We have decided to compile a post about interesting forest facts, the dangers they face, and what would happen in a world without forests. We feel that it is our duty to do our bit by spreading knowledge about why it is so important to protect these unique and incredible parcels of land.
On a basic level, everyone is aware that trees are important to life as we know it. It is common knowledge that they take in carbon dioxide and release oxygen, helping to regulate our atmosphere and create an environment that is safe and breathable.
What is a forest?
It is important to recognise that forests and woods across the UK are both areas of wooded land, the main difference between the two being that woods tend to be much smaller than forests.
By definition a forest is a large area covered predominantly in dense trees and undergrowth, or an area of wooded land. They are incredibly complex ecosystems that protect biodiversity and are home to thousands of native species of plants and animals. It is also very common to encounter areas of heath, grassland and farmland within larger forestry areas, all of which increase the biodiversity of the areas, attracting different types of wildlife and plant species.
The main indicators of ancient forest to look out for when you are walking are plant and animal species.
Why not try to spot some of these when you next find yourself in a local forest:
- Ferns – hard, scaley male and hearts tongue species to be precise
- Lemon slugs
- Wild garlic
If forests are so important then why are they so threatened?
Forests and woodlands, specifically ancient forests, that predate the 1600s are the most biodiverse and unique areas of the UK. These forests are fairly undisturbed by human development and over their years they have accumulated multitudes of unique and native species of both plants and animals that help to maintain natural order and biodiversity.
UK forests have been in a steady decline since the middle ages, with a significant drop occurring during the world wars when desperate need for coal and timber meant the demolition of lots of woodland, leading to forest cover being at an all-time low of just 5% with little consideration made about the environmental impacts that this would have at the time.
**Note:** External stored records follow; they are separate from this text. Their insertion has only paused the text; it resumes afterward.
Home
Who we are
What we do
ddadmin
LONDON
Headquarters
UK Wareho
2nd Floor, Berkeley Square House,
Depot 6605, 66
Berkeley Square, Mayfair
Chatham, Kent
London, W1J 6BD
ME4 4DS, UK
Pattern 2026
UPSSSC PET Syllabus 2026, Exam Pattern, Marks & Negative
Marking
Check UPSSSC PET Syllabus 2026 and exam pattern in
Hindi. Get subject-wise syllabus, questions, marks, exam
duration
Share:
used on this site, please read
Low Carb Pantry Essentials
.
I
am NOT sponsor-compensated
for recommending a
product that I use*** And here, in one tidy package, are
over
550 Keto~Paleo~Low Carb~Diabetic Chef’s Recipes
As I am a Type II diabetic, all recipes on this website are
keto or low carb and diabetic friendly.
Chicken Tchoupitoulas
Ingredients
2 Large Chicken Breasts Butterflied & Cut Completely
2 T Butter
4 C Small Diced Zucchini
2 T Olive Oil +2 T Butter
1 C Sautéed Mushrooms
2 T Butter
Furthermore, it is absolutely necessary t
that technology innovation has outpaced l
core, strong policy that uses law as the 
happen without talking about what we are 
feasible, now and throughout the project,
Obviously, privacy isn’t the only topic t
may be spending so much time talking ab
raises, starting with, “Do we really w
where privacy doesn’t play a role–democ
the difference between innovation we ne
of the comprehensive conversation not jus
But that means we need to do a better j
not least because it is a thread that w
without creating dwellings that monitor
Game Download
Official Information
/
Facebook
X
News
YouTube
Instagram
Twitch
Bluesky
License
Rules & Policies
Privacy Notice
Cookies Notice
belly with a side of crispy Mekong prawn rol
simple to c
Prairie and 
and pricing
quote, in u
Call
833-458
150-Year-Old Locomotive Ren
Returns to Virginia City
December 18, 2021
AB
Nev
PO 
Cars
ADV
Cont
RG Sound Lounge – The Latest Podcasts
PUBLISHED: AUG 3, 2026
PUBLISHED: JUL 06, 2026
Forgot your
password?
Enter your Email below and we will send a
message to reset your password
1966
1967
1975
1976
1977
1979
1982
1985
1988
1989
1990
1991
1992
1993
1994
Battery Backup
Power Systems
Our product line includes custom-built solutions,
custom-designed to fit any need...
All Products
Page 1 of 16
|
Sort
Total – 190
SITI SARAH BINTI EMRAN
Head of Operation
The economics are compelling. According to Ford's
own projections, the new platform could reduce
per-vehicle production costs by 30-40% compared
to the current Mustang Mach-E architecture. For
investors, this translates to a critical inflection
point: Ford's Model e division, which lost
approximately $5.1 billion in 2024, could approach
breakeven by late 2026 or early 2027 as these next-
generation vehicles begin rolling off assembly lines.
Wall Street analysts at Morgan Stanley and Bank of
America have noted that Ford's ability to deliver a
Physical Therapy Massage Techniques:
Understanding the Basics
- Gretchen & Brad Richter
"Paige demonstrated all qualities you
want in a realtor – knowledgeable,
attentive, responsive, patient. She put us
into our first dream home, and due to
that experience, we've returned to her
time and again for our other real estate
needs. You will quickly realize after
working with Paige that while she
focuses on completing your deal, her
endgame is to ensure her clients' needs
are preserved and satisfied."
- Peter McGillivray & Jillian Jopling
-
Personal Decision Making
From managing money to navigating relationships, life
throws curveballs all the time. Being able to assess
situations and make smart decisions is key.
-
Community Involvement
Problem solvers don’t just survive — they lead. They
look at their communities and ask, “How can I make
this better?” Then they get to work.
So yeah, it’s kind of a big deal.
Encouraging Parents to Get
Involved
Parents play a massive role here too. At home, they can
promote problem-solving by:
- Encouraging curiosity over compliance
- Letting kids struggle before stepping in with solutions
These numbers have been replenished since then, with forest cover now creating 12.9% of total land area of the UK, and only 2.5% of that is original ancient forest. However, forests are still under incredible threat from factors including inappropriate development, climate change, disease and population growth.
Although forestry England and the woodland trusts are working hard to preserve and protect our woodland areas, more needs to be done. It is impossible to replant a replenish an ancient forest as the biodiversity takes thousands of years to form. Therefore, it is of paramount importance to protect the areas of this woodland that still exists.
Forests are earths way of maintaining a breathable atmosphere, regulating global temperature and maintaining biodiversity.
With the increase of carbon in the atmosphere, trees have adapted to grow more leaves in order to maximise their carbon oxygen conversion, however this is still not enough. We need to work with the forests, expand them instead of removing them, replenish them in a diverse way to help them thrive and prevent disease due to monoculture. Only then will we be able to notice the real benefits that a healthy forests population can have on our environment.
So next time you are out in a forest why don’t you take some time to reflect, appreciate what is
around you, what nature has provided and how it benefits you as a part of the life on earth.